> **Aufgaben**
a - Wiederholen Sie aus dem Beitrag über Einfachheit den Abschnitt von „Ja - auch, wenn“ bis einschließlich „sind einfach zu bedienen.“ wortgetreu.
b - Beantworten Sie anhand des Beitrags über Einfachheit:
(i) Welche Überschrift trägt der zitierte Text aus dem Fischmarkt?
(ii) Welche beiden Apple-Produkte sind laut dem Zitat nicht einfach zu bedienen?
(iii) Innerhalb welcher Zeit war der Ehefrau klar, wie der iPod zu bedienen war?
c - Führen Sie den Beitrag über Einfachheit im Anschluss an seinen letzten Satz fort.

=== Vorliegender Text ===

Ja - auch, wenn einige Kollegen dem scheinbar gut belegt widersprechen. Da schreibt der Kollege Pohlmann drüben im von mir ansonsten stets sehr geschätzen Fischmarkt:
Der falsche Mythos des Einfachen
[...] Ich möchte an dieser Stelle mit dem Mythos aufräumen, Apples Wesen sei EINFACH. Auch wenn ich mich bis zum Eintritt ins Rentenalter desavoiere: Weder der iPod noch iTunes sind einfach zu bedienen.
Und bringt dann noch einige Beispiel häßlicher und relativ komplexer Web 2.0 Projekte, um damit zu belegen, dass Einfachheit kein wichtiger Erfolgsfaktor für Web-Projekte ist.
Lieber Mark Pohlmann, ich wage es - selbst wenn mich das als feigen Konformisten ausweist - zu widersprechen.
- Apples "Wesen" (?) mag nicht einfach sein. Der iPod ist aber im Vergleich zu anderen Geräten mit ähnlichen Leistungsmerkmalen einfach zu bedienen. Als Beleg mag, genau wie bei Ihnen, der Selbstversuch dienen, ;-) Meine liebe Ehefrau, der eine Abneigung gegen technische Geräte zu unterstellen, eine bösartige Untertreibung darstellt, war innerhalb von drei Minuten klar, wie das Teil zu bedienen war. Alle Funktionalitäten, die sie wirklich interessierten, hatte sie in dieser Zeit erlernt und bis heute nicht vergessen.

=== Bereitgestellte Einträge ===

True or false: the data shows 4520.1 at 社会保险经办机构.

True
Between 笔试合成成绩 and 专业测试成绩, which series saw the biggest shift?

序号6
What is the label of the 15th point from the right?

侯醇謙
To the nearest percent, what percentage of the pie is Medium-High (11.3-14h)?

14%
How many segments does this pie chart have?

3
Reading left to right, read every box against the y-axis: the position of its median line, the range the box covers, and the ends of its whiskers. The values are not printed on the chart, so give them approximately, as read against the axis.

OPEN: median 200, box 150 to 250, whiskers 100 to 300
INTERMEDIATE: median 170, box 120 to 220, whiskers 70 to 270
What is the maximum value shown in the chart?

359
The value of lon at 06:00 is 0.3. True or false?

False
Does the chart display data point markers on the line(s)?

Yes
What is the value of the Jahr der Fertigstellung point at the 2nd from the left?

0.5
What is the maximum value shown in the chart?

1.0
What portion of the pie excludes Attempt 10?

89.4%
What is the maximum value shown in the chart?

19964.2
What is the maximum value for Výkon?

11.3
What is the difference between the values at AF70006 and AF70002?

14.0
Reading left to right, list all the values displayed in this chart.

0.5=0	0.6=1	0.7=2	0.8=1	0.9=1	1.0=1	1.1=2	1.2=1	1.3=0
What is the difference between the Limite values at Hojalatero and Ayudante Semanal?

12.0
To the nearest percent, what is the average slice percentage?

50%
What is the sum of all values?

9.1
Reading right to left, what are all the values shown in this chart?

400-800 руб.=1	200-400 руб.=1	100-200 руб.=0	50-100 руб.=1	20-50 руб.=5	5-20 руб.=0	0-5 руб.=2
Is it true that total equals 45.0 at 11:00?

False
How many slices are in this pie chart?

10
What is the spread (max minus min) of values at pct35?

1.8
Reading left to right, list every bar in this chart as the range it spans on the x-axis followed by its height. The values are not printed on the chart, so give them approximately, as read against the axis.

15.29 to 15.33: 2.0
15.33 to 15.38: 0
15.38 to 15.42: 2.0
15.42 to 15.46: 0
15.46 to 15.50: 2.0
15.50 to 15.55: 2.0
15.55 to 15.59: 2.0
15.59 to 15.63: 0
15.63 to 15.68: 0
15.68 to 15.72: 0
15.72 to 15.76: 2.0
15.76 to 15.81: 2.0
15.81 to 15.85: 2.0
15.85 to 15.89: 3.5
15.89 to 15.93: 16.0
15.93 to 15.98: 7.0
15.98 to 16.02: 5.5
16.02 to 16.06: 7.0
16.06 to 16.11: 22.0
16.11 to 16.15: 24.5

===

> **Lösungen**
a -
Ja - auch, wenn einige Kollegen dem scheinbar gut belegt widersprechen. Da schreibt der Kollege Pohlmann drüben im von mir ansonsten stets sehr geschätzen Fischmarkt:
Der falsche Mythos des Einfachen
[...] Ich möchte an dieser Stelle mit dem Mythos aufräumen, Apples Wesen sei EINFACH. Auch wenn ich mich bis zum Eintritt ins Rentenalter desavoiere: Weder der iPod noch iTunes sind einfach zu bedienen.

b -
(i) Der falsche Mythos des Einfachen
(ii) Der iPod und iTunes
(iii) Innerhalb von drei Minuten

c -
- Viel wichtiger: nicht die Einfachheit (oder Usability) des "Device iPod" hat zu seiner Marktstellung geführt, sondern die Einfachheit des Systems iPod. Ohne lange auf die Gründe eingehen zu wollen: als iPod/iTunes auf dem Markt erschienen, gab es keine Kombination aus Abspieler, Musik-Shop und PC-Software, die auch nur annähernd so "usable" für Otto-Normalmusikhörer war. Ich habe keinen perfekten Marktüberblick, wage aber die Behauptung, dass das auch noch heute der Fall ist. Zu dieser System-Usability tragen viele Faktoren bei allen drei Komponenten bei (alle drei Komponenten sind meines Erachtens nach "einfach" für den gebotenen Funktionsumfang und erreichen das unter anderem durch Vericht auf selten Benötigtes). Der Markterfolg des iPod ist nicht Folge des "PR-Genies" Jobs oder irgendwelcher Verschwörungen von verwirrten Apple-Jüngern in aller Welt, sondern der "System-Usability" des Produkts.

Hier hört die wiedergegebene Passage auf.